[What is expected] Please copy, word for word, the line that contains "한 칼륨이 풍부하여 체내 나트륨을 배출시켜 혈압을" and every line after it through the end of the records, and nothing more.

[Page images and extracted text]
********************

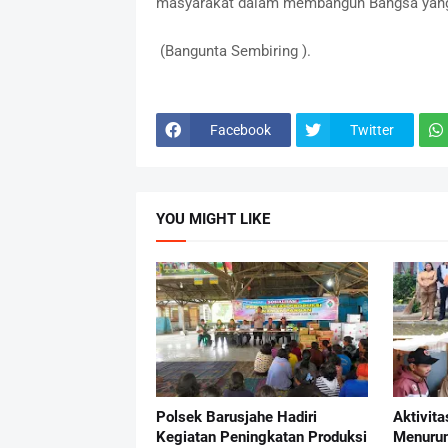
masyarakat dalam membangun Bangsa yang 
(Bangunta Sembiring ).
Facebook
Twitter
YOU MIGHT LIKE
Polsek Barusjahe Hadiri
Aktivit
Kegiatan Peningkatan Produksi
Menurun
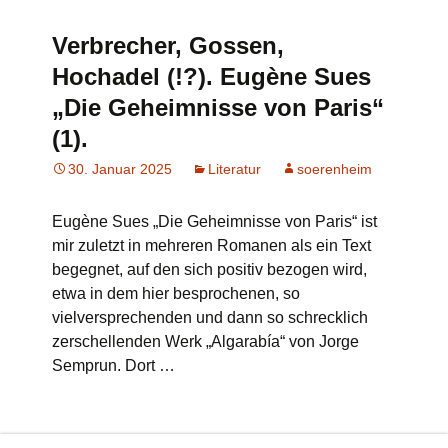
Verbrecher, Gossen,
Hochadel (!?). Eugène Sues
„Die Geheimnisse von Paris“
(1).
30. Januar 2025
Literatur
soerenheim
Eugène Sues „Die Geheimnisse von Paris“ ist
mir zuletzt in mehreren Romanen als ein Text
begegnet, auf den sich positiv bezogen wird,
etwa in dem hier besprochenen, so
vielversprechenden und dann so schrecklich
zerschellenden Werk „Algarabía“ von Jorge
Semprun. Dort …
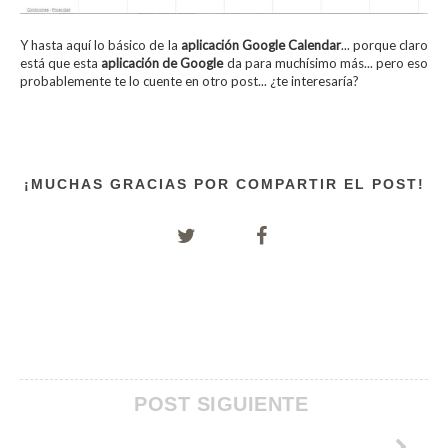
Y hasta aquí lo básico de la
aplicación Google Calendar
... porque claro
está que esta
aplicación de Google
da para muchísimo más... pero eso
probablemente te lo cuente en otro post... ¿te interesaría?
¡MUCHAS GRACIAS POR COMPARTIR EL POST!
POST SIGUIENTE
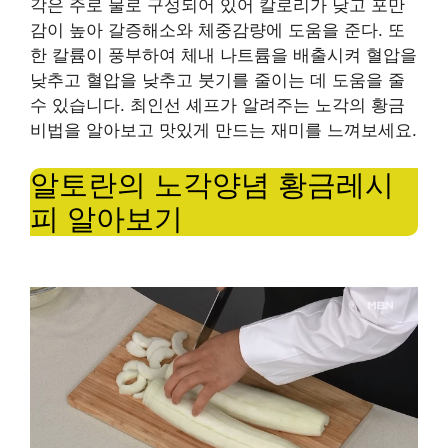
각은 주로 물로 구성되어 있어 칼로리가 낮고 포만
감이 높아 갈증해소와 체중감량에 도움을 준다. 또
한 칼륨이 풍부하여 체내 나트륨을 배출시켜 혈압을
낮추고 혈압을 낮추고 붓기를 줄이는 데 도움을 줄
수 있습니다. 최인선 셰프가 알려주는 노각의 황금
비법을 알아보고 맛있게 만드는 재미를 느껴보세요.
알토란의 노각양념 황금레시
피 알아보기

********************

[Task answer]
한 칼륨이 풍부하여 체내 나트륨을 배출시켜 혈압을
낮추고 혈압을 낮추고 붓기를 줄이는 데 도움을 줄
수 있습니다. 최인선 셰프가 알려주는 노각의 황금
비법을 알아보고 맛있게 만드는 재미를 느껴보세요.
알토란의 노각양념 황금레시
피 알아보기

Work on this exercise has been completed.